Take the lines below from the one with "line: (285, 496)" through the one with "text: (356, 164) -> (353, 191), 82 -> 64" and retype them exactly. Include nothing else, and no pictures.

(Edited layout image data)
····················

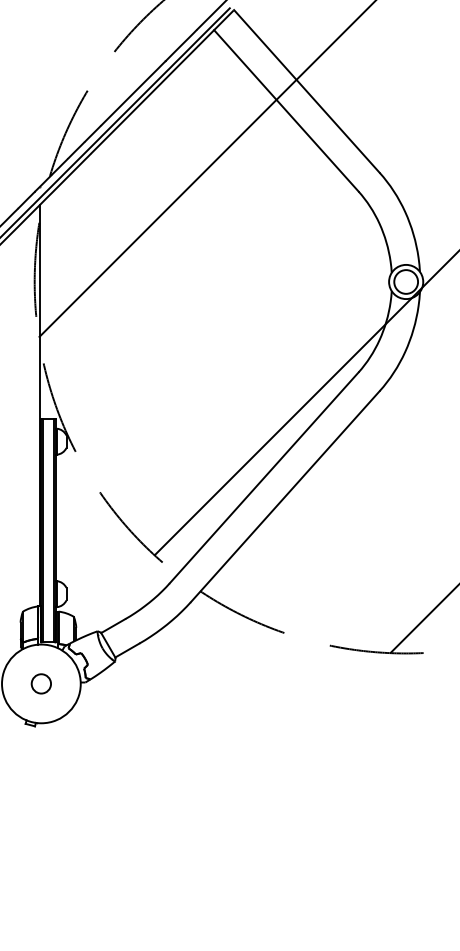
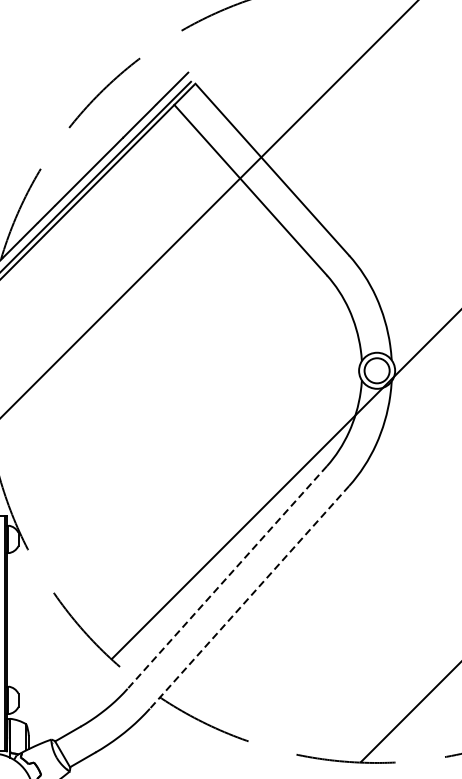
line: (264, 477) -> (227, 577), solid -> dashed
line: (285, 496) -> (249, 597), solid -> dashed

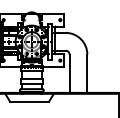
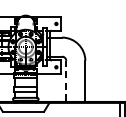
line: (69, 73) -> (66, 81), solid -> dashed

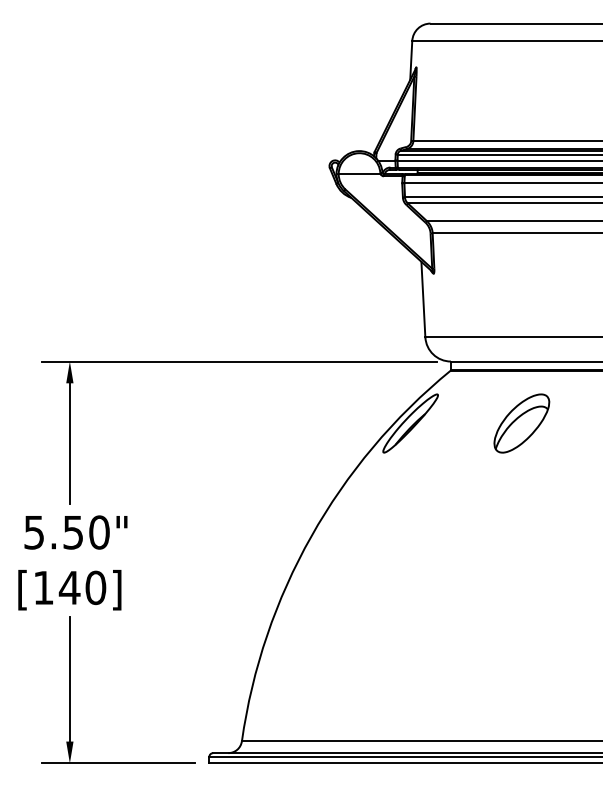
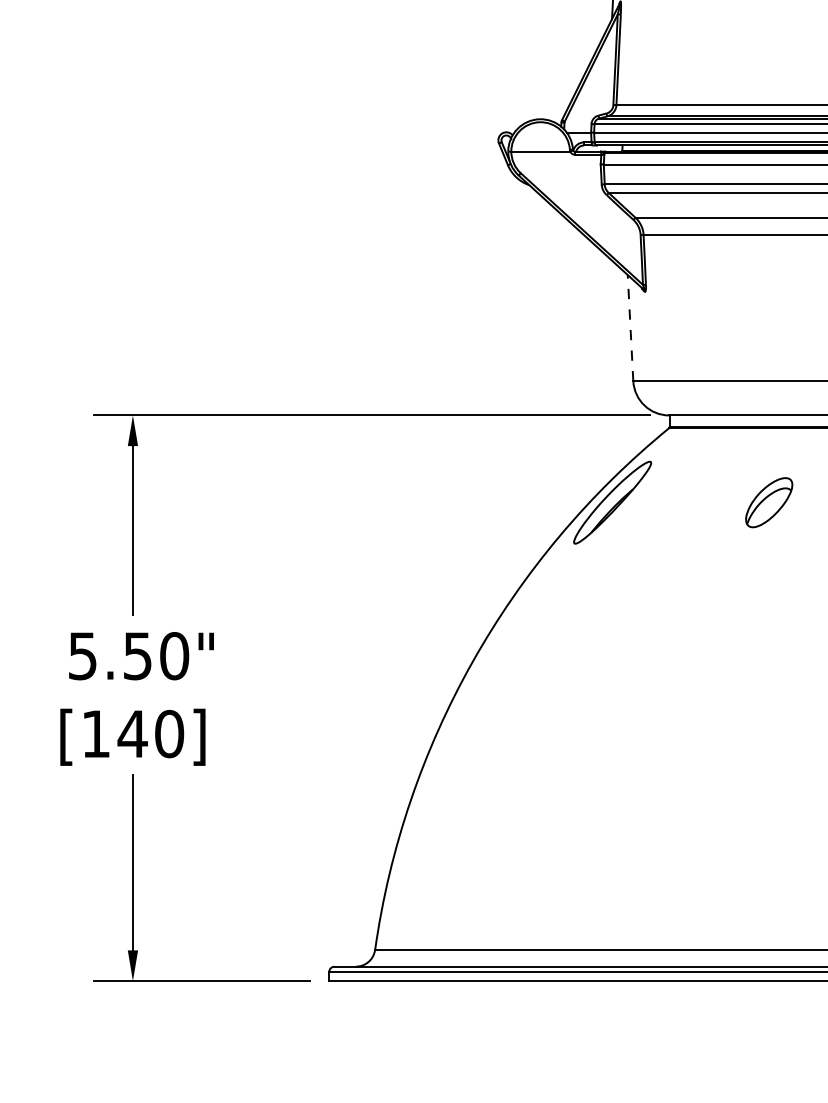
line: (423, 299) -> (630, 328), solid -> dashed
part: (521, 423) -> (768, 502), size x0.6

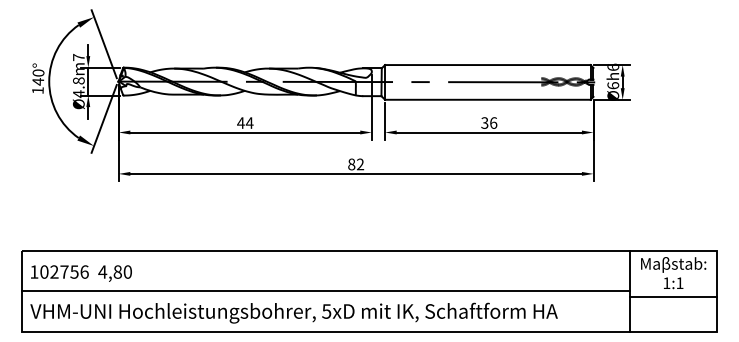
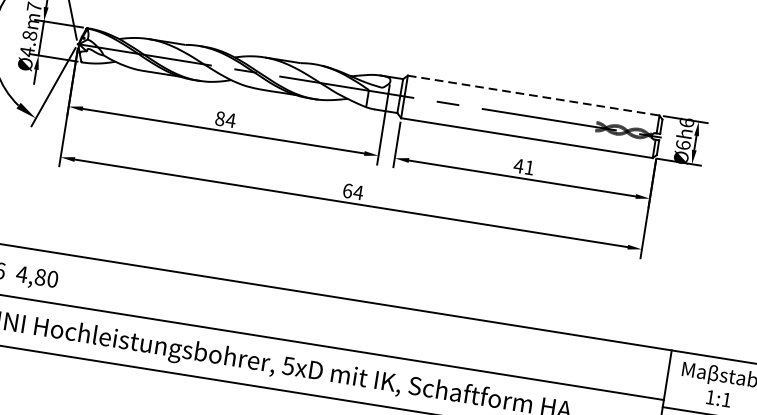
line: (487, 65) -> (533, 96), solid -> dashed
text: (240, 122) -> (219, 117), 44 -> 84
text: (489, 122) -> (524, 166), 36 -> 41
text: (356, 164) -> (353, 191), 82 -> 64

····················

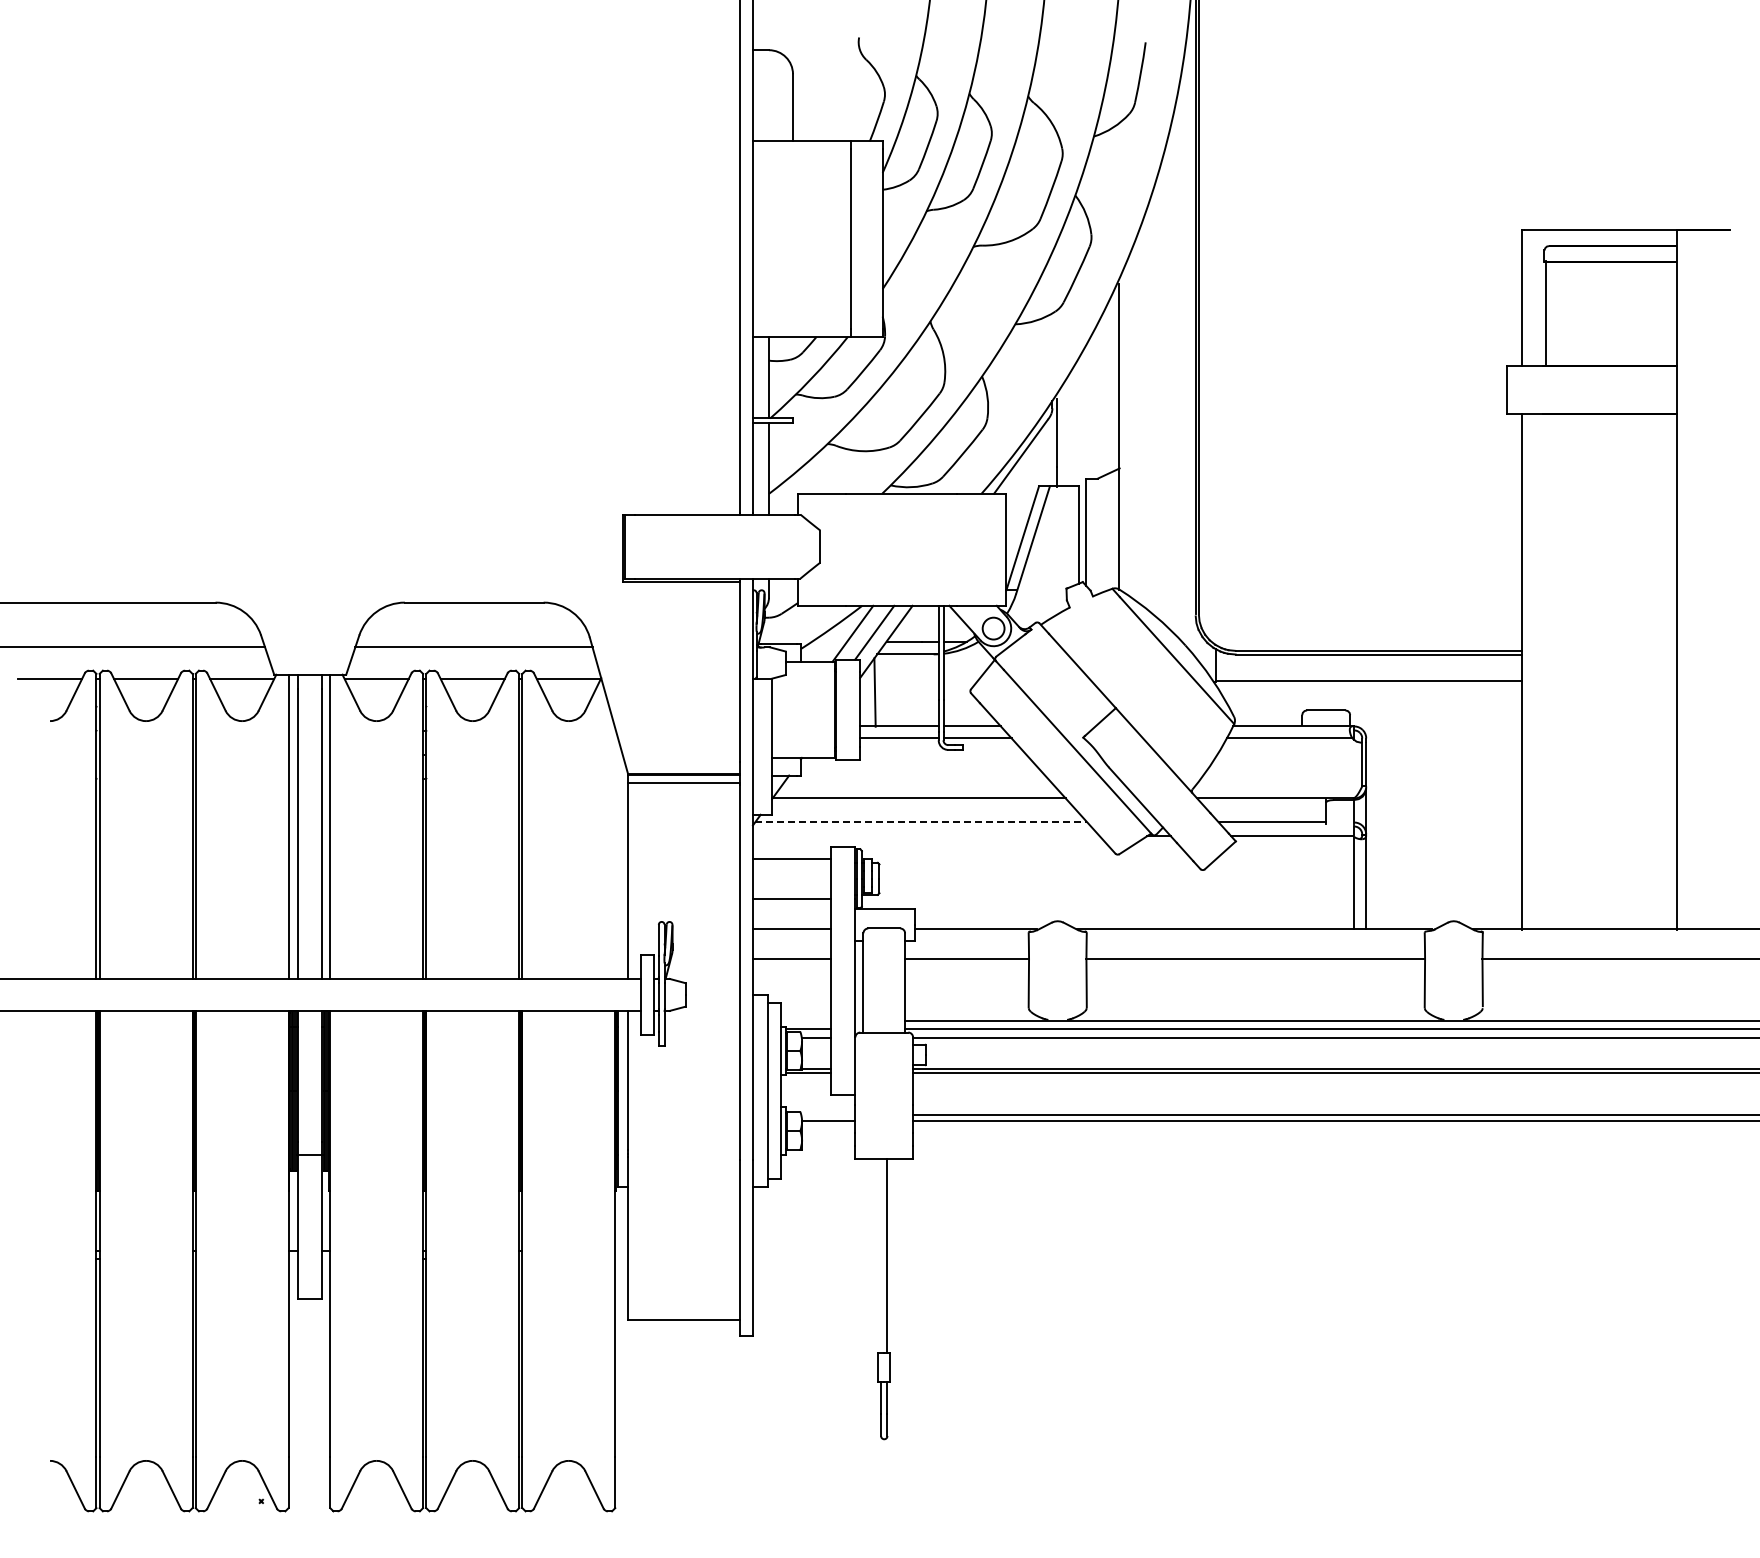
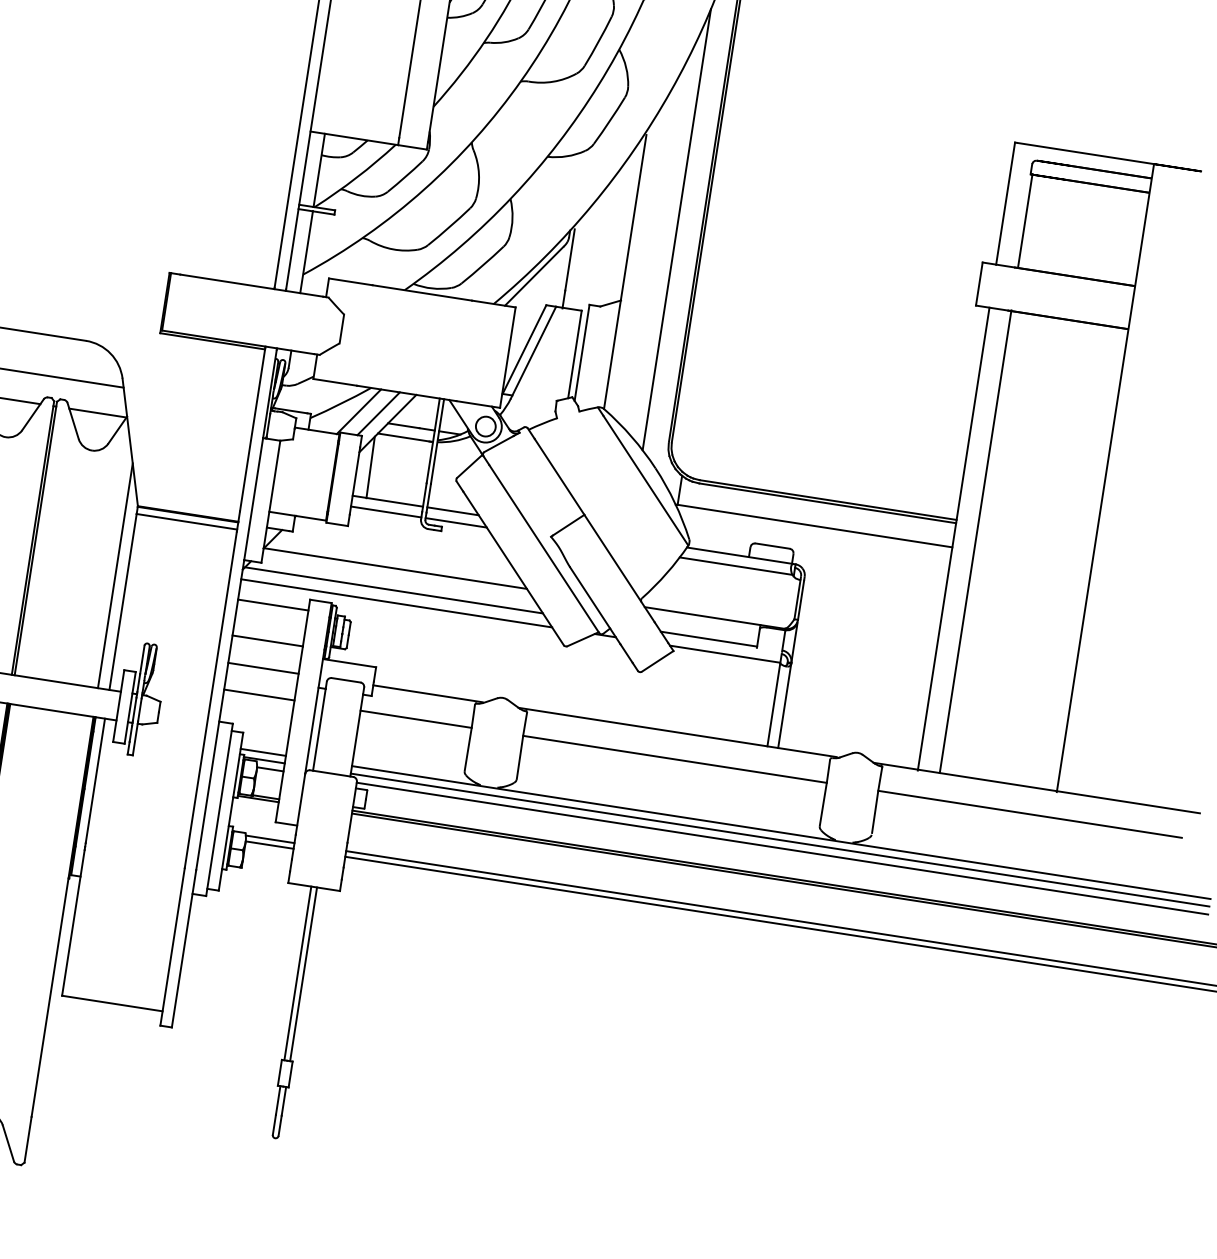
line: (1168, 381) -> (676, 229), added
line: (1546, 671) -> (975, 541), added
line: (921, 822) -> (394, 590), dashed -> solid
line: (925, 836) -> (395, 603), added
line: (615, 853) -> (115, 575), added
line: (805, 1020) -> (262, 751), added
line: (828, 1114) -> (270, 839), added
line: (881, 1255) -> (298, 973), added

····················

**Exercise solution**
line: (285, 496) -> (249, 597), solid -> dashed

line: (69, 73) -> (66, 81), solid -> dashed

line: (423, 299) -> (630, 328), solid -> dashed
part: (521, 423) -> (768, 502), size x0.6

line: (487, 65) -> (533, 96), solid -> dashed
text: (240, 122) -> (219, 117), 44 -> 84
text: (489, 122) -> (524, 166), 36 -> 41
text: (356, 164) -> (353, 191), 82 -> 64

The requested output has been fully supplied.